* Supplied data
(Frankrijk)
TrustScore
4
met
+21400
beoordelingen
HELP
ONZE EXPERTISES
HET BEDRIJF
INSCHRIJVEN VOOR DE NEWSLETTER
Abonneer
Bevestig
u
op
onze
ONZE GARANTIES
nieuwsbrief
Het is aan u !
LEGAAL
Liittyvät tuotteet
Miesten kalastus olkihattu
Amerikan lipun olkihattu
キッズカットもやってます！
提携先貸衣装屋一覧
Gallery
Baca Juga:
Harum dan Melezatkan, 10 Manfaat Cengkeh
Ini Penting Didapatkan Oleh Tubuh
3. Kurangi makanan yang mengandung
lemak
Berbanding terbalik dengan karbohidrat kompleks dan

...

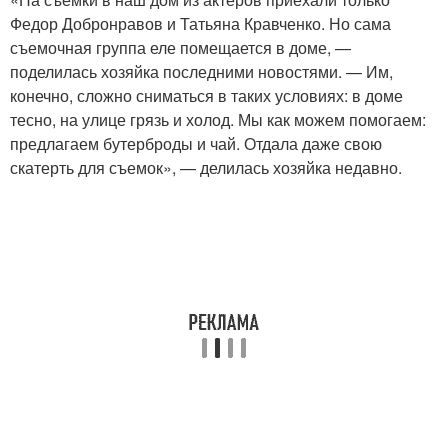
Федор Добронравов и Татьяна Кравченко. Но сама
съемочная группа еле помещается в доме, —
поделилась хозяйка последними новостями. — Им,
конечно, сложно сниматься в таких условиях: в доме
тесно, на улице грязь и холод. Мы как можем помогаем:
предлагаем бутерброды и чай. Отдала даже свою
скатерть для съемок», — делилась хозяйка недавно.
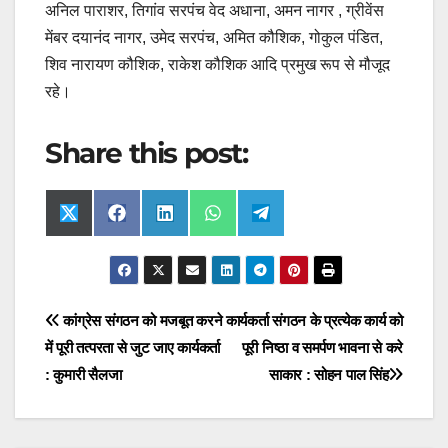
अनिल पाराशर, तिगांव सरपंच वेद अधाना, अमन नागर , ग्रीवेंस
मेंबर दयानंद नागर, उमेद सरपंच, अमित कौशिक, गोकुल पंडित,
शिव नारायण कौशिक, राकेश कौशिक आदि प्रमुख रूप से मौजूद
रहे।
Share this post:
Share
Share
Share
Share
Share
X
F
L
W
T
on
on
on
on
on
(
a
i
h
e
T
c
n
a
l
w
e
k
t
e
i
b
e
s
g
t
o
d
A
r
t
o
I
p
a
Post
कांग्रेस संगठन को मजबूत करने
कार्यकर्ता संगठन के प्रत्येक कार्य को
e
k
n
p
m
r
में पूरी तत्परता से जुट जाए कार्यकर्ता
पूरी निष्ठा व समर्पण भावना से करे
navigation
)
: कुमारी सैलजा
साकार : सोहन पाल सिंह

* About this task
Give the lines in the rows above, from the one containing "Федор Добронравов и" through the one containing "делилась хозяйка недавно.", as a numbered list that includes both of those lines and leaves out blank lines.

* Answer space
1. Федор Добронравов и Татьяна Кравченко. Но сама
2. съемочная группа еле помещается в доме, —
3. поделилась хозяйка последними новостями. — Им,
4. конечно, сложно сниматься в таких условиях: в доме
5. тесно, на улице грязь и холод. Мы как можем помогаем:
6. предлагаем бутерброды и чай. Отдала даже свою
7. скатерть для съемок», — делилась хозяйка недавно.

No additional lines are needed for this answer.